Obviously, significant employer penalties mean that employers suddenly are able to find legal residents for all those `jobs Americans are not doing', Dubbya.
In towns like Hazleton, PA, city councils are increasingly reacting to the problem of illegal immigration by beginning what the mayor calls one of the toughest crackdowns on illegal immigrants in the United States.
"Illegal immigrants are destroying the city," said Mayor Lou Barletta. "I don't want them here, period."
Last week Barletta introduced and the City Council approved a measure that would revoke the business licenses of companies that employ illegal immigrants; impose $1,000 fines on landlords who rent to illegal immigrants; and make English the city's official language.
Barletta said he had to act after two illegal immigrants from the Dominican Republic were charged last month with shooting and killing a man. Other recent incidents involving illegal immigrants include the arrest of a 14-year-old boy for firing a gun at a playground.
"This is crazy," said Barletta, who took office in 2000. "People are afraid to walk the streets. There's going to be law and order back in Hazleton and I'm going to use every tool I possibly can."
In San Bernardino, Calif., a city with a substantial Hispanic population as well as a lot of illegal immigrant workers, voters will decide whether to adopt a measure like the one in Hazleton. Elsewhere, an Idaho county filed a racketeering lawsuit against agricultural companies accused of hiring illegal immigrants. And in New Hampshire, a pair of police chiefs began arresting illegal immigrants for trespassing.
"They're being forced to pick up the financial tab for all of this nonsense and they are doing whatever they can to find ways to combat it at the local level," said Susan Tully, national field director of the Federation for American Immigration Reform.
Frankly, it's an embarrassment.
My prediction is that Congress, up for re-election and with its ear closer to the ground than the senate will avoid any attempt at securing our borders and dealing with illegal immigration until after November.

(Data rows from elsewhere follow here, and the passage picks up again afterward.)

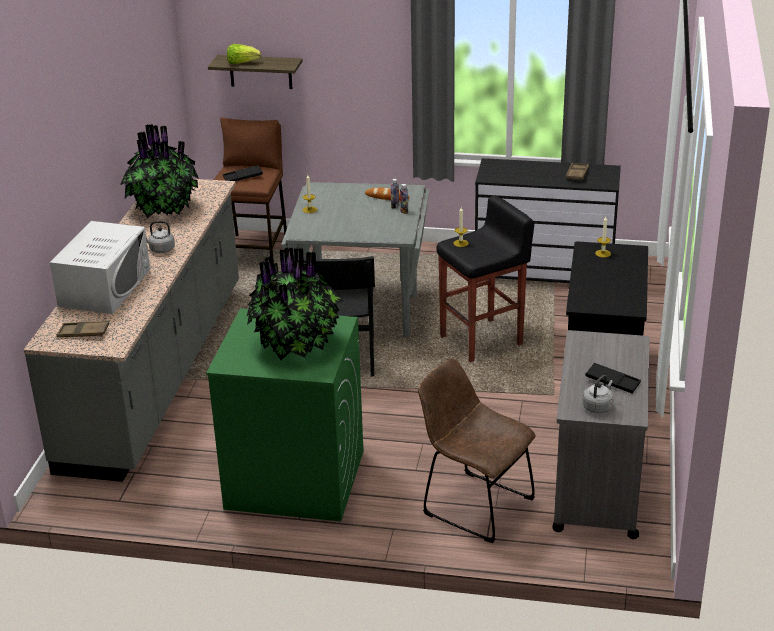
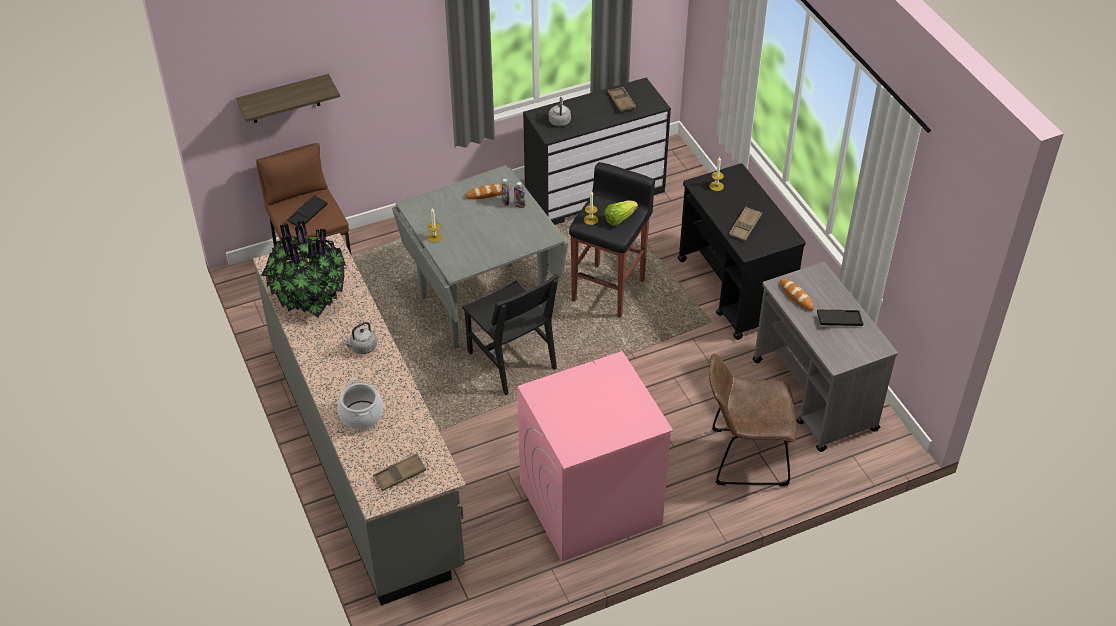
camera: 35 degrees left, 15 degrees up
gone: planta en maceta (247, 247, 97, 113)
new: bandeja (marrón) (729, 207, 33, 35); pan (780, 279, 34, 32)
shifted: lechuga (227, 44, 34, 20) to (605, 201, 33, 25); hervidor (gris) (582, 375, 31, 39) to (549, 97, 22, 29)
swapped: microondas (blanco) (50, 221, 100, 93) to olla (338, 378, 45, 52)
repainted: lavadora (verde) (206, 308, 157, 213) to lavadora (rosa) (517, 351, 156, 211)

While this may not apply to you, the vast majority of people who complain about illegal immigrants are xenophobes who secretly harbor anti-immigrant and anti-minority sentiments. Xenophobes tend to conflate and demonize these three groups of people, and it seems pretty naive for someone to argue that the Hazleton ordinance will not be used to persecute United States citizens and legal residents who happen to be Latinos.